Final answer:
To calculate the number of moles of each product formed when the given amount of reactant completely reacts, use stoichiometry. In this case, 0.602 mol of C₃H₈ reacts with 0.602 mol of O₂ to produce 1.806 mol of CO₂ and 2.408 mol of H₂O.
Step-by-step explanation:
The balanced chemical equation is C₃H₈(g) + 5O₂(g) → 3CO₂(g) + 4H₂O(g).
To calculate the number of moles of each product formed when the given amount of reactant completely reacts, we need to use stoichiometry.
Given that 13.5 L of O₂ is required to react with 2.7 L of C₃H₈, we can determine the ratio of moles between O₂ and C₃H₈. Using the ideal gas law, we know that 1 mole of any gas occupies 22.414 L at STP. Therefore, we can calculate the number of moles of O₂ as (13.5 L/22.414 L/mol) = 0.602 mol. Since the reaction is balanced at a 1:1 ratio between C₃H₈ and O₂, we can conclude that 0.602 mol of C₃H₈ is required.
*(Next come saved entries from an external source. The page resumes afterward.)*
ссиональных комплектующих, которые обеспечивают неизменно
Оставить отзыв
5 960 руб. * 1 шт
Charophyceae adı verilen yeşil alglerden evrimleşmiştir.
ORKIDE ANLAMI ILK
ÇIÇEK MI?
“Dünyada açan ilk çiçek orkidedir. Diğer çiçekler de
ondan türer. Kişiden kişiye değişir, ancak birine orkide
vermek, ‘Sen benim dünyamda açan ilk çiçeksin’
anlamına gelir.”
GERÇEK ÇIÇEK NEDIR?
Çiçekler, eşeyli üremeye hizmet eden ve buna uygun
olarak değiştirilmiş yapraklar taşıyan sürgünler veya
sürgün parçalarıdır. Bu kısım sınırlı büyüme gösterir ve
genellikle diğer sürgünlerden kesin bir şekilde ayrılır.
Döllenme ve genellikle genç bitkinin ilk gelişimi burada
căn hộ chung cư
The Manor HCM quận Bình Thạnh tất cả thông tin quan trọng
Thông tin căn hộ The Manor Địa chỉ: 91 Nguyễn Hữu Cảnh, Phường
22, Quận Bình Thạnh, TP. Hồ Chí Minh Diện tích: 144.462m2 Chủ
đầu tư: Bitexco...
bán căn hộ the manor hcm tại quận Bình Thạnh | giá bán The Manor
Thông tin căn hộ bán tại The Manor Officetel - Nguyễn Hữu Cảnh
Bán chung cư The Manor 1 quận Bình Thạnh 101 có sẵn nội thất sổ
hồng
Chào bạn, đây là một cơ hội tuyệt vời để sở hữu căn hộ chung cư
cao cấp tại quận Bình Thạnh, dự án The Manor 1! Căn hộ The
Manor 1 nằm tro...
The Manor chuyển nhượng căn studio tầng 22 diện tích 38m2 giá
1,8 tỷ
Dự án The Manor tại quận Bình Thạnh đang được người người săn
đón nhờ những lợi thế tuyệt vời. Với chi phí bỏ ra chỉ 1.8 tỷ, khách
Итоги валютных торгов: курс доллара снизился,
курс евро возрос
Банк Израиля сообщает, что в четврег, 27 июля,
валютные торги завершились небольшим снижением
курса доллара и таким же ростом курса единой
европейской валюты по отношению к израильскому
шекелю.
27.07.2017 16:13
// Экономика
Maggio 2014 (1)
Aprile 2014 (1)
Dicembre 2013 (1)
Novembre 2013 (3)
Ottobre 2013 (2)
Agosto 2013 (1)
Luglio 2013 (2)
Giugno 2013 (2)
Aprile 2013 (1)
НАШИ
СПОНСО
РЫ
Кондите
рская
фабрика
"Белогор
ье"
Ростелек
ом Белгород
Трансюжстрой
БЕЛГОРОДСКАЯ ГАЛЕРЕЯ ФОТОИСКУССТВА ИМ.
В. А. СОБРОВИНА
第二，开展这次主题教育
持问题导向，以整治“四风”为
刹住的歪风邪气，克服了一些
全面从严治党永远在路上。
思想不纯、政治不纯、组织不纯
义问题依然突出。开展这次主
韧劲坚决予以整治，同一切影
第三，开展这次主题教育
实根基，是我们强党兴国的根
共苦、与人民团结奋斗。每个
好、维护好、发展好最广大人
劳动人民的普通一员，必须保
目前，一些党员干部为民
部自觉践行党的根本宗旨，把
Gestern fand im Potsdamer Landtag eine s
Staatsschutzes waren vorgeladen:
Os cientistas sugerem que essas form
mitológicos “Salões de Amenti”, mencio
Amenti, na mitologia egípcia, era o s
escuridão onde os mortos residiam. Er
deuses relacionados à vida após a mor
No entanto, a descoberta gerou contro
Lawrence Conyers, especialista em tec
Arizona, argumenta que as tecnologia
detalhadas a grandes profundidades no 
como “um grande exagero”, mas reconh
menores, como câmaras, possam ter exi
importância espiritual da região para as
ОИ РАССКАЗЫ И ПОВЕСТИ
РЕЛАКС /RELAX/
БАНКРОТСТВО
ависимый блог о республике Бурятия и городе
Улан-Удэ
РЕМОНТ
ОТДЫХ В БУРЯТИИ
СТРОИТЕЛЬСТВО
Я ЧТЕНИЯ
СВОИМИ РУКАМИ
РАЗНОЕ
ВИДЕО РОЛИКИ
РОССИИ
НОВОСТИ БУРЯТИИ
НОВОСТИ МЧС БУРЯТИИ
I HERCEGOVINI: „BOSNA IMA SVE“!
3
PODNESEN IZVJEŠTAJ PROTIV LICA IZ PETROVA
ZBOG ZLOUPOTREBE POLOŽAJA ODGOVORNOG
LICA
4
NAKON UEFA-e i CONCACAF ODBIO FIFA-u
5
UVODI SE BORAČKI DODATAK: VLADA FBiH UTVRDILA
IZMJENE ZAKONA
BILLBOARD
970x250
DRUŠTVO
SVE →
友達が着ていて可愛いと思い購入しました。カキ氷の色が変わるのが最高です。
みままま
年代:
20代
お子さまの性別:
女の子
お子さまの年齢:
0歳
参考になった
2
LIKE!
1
Using the stoichiometric ratio from the balanced equation, we can determine the number of moles of CO₂ and H₂O produced. For every 3 moles of CO₂ produced, there are 4 moles of H₂O. Therefore, we have (3/1) × 0.602 mol = 1.806 mol of CO₂, and (4/1) × 0.602 mol = 2.408 mol of H₂O formed.